La guerre en Ukraine a donné lieu à diverses propositions supposées améliorer le droit international. À l’analyse, ces propositions tendent souvent à masquer un manque de volonté politique en se retranchant derrière un problème juridique en réalité inexistant.
Plusieurs voix se sont ainsi élevées pour regretter que l’on ne puisse pas soutenir davantage l’Ukraine. À cet effet, il serait nécessaire de faire entrer l’Ukraine dans l’Otan, la faisant ainsi bénéficier de l’article 5 du traité de Washington. Ce dernier prévoit en effet que, si un membre de l’organisation est victime d’une agression armée, les autres membres lui apporteront leur soutien. Une telle suggestion manque toutefois totalement sa cible, et ce pour deux raisons. D’abord, il est juridiquement possible de venir militairement en aide à l’Ukraine sans que celle-ci soit membre de l’Otan. Cette organisation a en effet, depuis les années 1990, redéfini ses compétences comme s’étendant à des missions dites «non-article 5», c’est-à-dire qui dépassent la défense d’un de ses membres. De telles missions sont parfaitement licites, si elles sont conduites soit conformément à une résolution du Conseil de sécurité, soit pour soutenir un État qui aurait été agressé et qui appellerait l’Otan à le soutenir, comme c’est aujourd’hui le cas de l’Ukraine. Ensuite, et en tout état de cause, que l’on se place dans l’article 5 ou en dehors, il n’existe jamais aucune obligation de faire la guerre pour protéger un Etat: tout ce que cette disposition prévoit, c’est d’«assister» cet État, en prenant «toute mesure [que l’on] jugera nécessaire», une formule qui laisse une large marge d’appréciation. Et, précisément, sur le terrain, les États de l’Otan ont préféré envoyer des armes, sans s’engager directement dans le conflit. Il s’agit là d’un choix politique, justifié par la volonté d’éviter un engrenage militaire susceptible de conduire à l’usage de l’arme nucléaire. Et ce choix politique peut, et doit, être pleinement assumé.

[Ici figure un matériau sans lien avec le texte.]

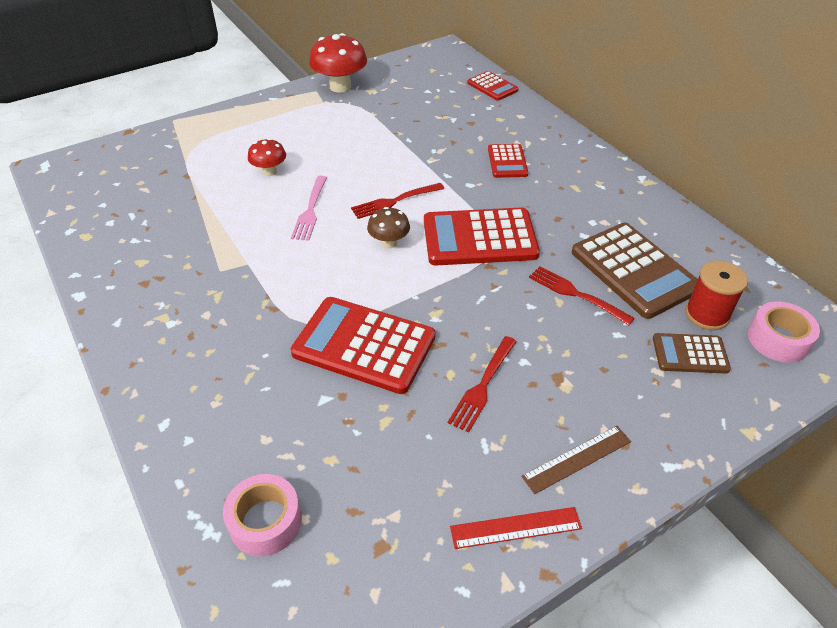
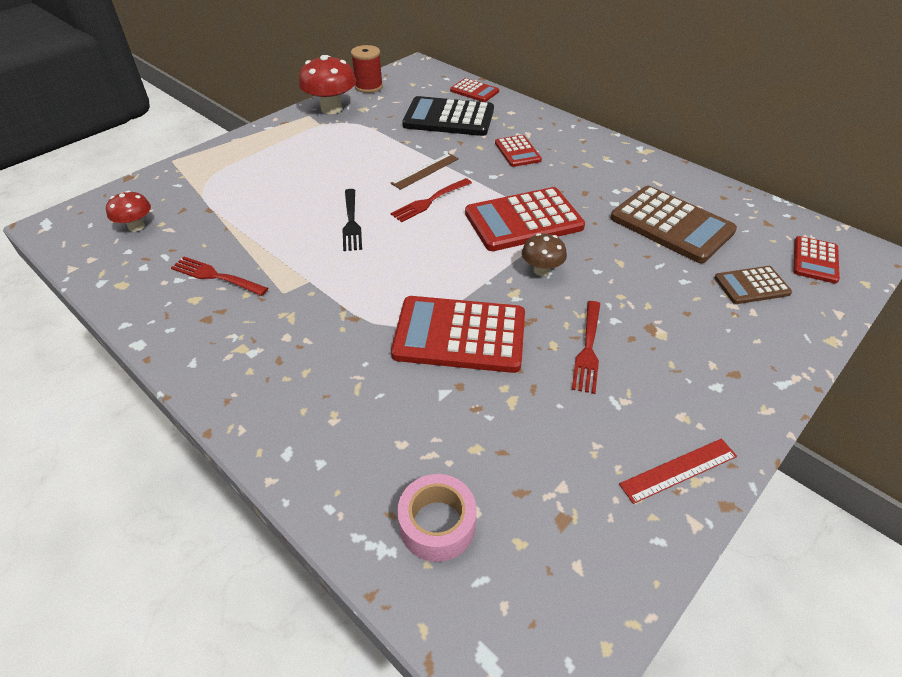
camera: 15 degrees left, 0 degrees up
red mushroom [248,138,286,176] -> red mushroom moved to [106,191,151,232]
pink fork [291,176,327,241] -> black fork [343,189,362,251]
brown mushroom [367,207,410,248] -> brown mushroom moved to [522,233,567,276]
brown ruler [521,426,631,494] -> brown ruler moved to [391,153,459,190]
red fork [529,266,635,325] -> red fork moved to [171,257,268,296]
red spool [685,261,748,330] -> red spool moved to [351,45,383,93]
pink tape [748,301,820,363] -> red calculator [793,236,840,283]
none -> black calculator [402,96,494,136]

Une autre proposition formulée est la création d’un tribunal spécial pour juger les crimes qui ont été commis en Ukraine. Pourtant, la Cour pénale internationale est bel et bien compétente pour se prononcer, et a effectivement déclaré entamer ses investigations. Certes, pour des raisons techniques sur lesquelles on ne s’étendra pas, elle ne peut se prononcer sur le crime d’agression. Mais elle reste compétente pour juger les responsables (y compris Vladimir Poutine) de crimes de guerre (soit des violations graves du droit de la guerre, comme l’attaque de civils), de crimes contre l’humanité (soit des attaques généralisées ou systématiques contre la population civile), voire de crimes de génocide (si l’on montre qu’un groupe ethnique ou racial a été visé comme tel). Pour des raisons liées à la fois à des pressions et à des moyens financiers limités, la Cour pénale est souvent critiquée pour avoir insuffisamment exercé ses responsabilités au-delà de l’Afrique. Le précédent de l’Ukraine pourrait lui donner l’occasion d’affirmer symboliquement son impartialité tout en ne laissant pas impunis des crimes considérés par beaucoup comme historiques.
Finalement, il ne faut ni ignorer, ni surinvestir le droit international. En tant que discours dont la légitimité est acceptée par les acteurs de la scène internationale, il peut être mobilisé pour dénoncer les agressions et les crimes. En tant que discours toujours, il ne peut remplacer les choix politiques délicats qui doivent être effectués et assumés, en Ukraine comme ailleurs.